Scenario 4: Community transmission

  • Direct community members to continue following the established action plan and adjust as needed based on epidemiologic situation.
  • Direct communities that all individuals should limit community movement, not participate in social gatherings or community events, and adapt to disruptions in routine activities (e.g. school, work, business closures) according to guidance from local officials.
  • Direct community members to cancel non-essential travel and non-essential gatherings
  • Instruct communities to limit or restrict the number of people allowed to visit the community settings (refer to Section 4 above).
  • Provide guidance for provision of services and supplies to individuals required to shelter in place (e.g. medical care, food, and water) while limiting close contact or group settings and exposures

Schools and workplaces 19,20

Scenario 1: No cases

  • Educate community members on the need to stay home when sick.
  • Educate administrators on the need for sick leave allowance, and provision of distance learning or working from home, if possible.

Scenarios 2 and 3: Sporadic cases and clusters of cases*

  • Provide guidance to implement short-term closures as needed (e.g. if cases in schools) for cleaning and contact tracing.
  • Instruct administrators to implement distance learning or work from home arrangements (if possible) for individuals at increased risk of severe illness or those with close family or household members at increased risk of severe illness.

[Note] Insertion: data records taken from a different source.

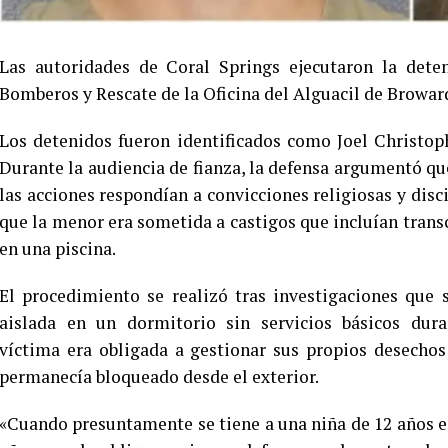
Las autoridades de Coral Springs ejecutaron la dete
Bomberos y Rescate de la Oficina del Alguacil de Browar
Los detenidos fueron identificados como Joel Christoph
Durante la audiencia de fianza, la defensa argumentó que
las acciones respondían a convicciones religiosas y disci
que la menor era sometida a castigos que incluían trans
en una piscina.
El procedimiento se realizó tras investigaciones que
aislada en un dormitorio sin servicios básicos duran
víctima era obligada a gestionar sus propios desechos 
permanecía bloqueado desde el exterior.
«Cuando presuntamente se tiene a una niña de 12 años e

Scenario 4: Community transmission

  • Instruct administrators to implement broader or longer- term closures.
  • Direct administrators to implement extended distance learning and work from home arrangements (when possible) or ensure appropriate physical distancing between staff at workplaces deemed essential.
  • Direct administrators to ensure flexible leave or work schedules for those who need to stay home due to school closures, childcare dismissals, or to care for elderly or ill persons.